In the 21st century we found a new enemy we could really fear, militant Islamic fundamentalism. Lest we deemed the likes of Omar Bakri and Abu Hamza to be harmless, cartoon villains, the 7/7 bombings proved that the threat to London was as real as the threat to New York. Brave British journalists such as Melanie Phillips and Nick Cohen, as well as the Conservative MP Michael Gove, wrote detailed exposés of the growing threat posed by Islamic fanatics in Britain. But the opponents of Islamic fascism met resistance from two powerful non-aligned constituencies. The Left claimed Islamic extremism was an offshoot of the West's “imperialist” foreign policy and, in particular, support for Israel. British Moslems claimed there was a campaign of vilification against them. The two groups combined forces and soon Blair and Bush-bashing became the preferred national sport.

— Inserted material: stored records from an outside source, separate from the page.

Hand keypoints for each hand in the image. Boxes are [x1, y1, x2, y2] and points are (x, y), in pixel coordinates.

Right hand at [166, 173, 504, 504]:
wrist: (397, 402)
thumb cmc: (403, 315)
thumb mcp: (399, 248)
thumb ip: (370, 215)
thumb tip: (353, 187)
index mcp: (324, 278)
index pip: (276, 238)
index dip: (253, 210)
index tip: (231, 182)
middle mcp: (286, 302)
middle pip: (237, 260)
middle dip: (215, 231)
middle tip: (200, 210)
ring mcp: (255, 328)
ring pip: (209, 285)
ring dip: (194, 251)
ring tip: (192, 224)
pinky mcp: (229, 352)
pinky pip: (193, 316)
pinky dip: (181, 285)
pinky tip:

In effect, a battle was being fought to decide the identity of the real victims in the post-9/11 West, the indigenous white majority who feared terrorism or the Moslems who resented racial stereotyping. The British press now began to tread carefully for fear of inflaming already delicate sensitivities. They refused to publish the Danish cartoons lampooning the Prophet Muhammad and reacted cautiously when former Foreign Secretary Jack Straw opened Pandora's Box by criticising the veil.
The media now needed to find a new scapegoat, preferably one unable to retaliate. The criteria were simple – it had to be a small, defenceless nation lacking influence or representation. The “shock” over the Polish “invasion” handed the press two gifts on a silver platter; it exposed the ineptitude of the Home Office in underestimating the numbers of new arrivals as well as the appeal of Britain as a “soft touch” for migrant workers. But the size of the new Polish constituency in Britain was a mixed blessing for the tabloids' attack dogs. Soon, the Poles (God forbid!) had their own food on supermarket shelves and their own newspapers. Besides, the Polish community proved to be generally law-abiding and popular. And we rather liked seeing the pretty blonde girl with high cheekbones cleaning the platform at underground stations. So the papers backed off.
But the reality on the streets pointed to a city bulging at the seams. Doctors' surgeries and schools were overcrowded and the commute to and from work was increasingly unbearable. The proverbial horse had already fled from the stable - probably years earlier - but the press demanded that the door be slammed anyway. So Romania and Bulgaria became ideal whipping boys as the January 2007 deadline approached. Both countries ranked among the poorest in the EU, making it easy for the press to conjure up an image of Romanians and Bulgarians as thieving Gypsies and organised criminals. Most Britons knew little about the countries concerned, except for the few who had holidayed or bought properties on the Black Sea, or adopted a Romanian child. But most knew of the notorious Romanian butcher Ceausescu. His barbarity became a symbol for both countries and soon Romania and Bulgaria dissolved into an amorphous mass, mutually interchangeable in the minds of bigoted bullies armed with poisonous pens.
Bulgaria was the smaller nation of the two and so it was easier to bash. Until, that is, the number of Bulgarians in Britain grows and we start to actually like the pretty raven-haired girl with high cheekbones cleaning the platform on the underground.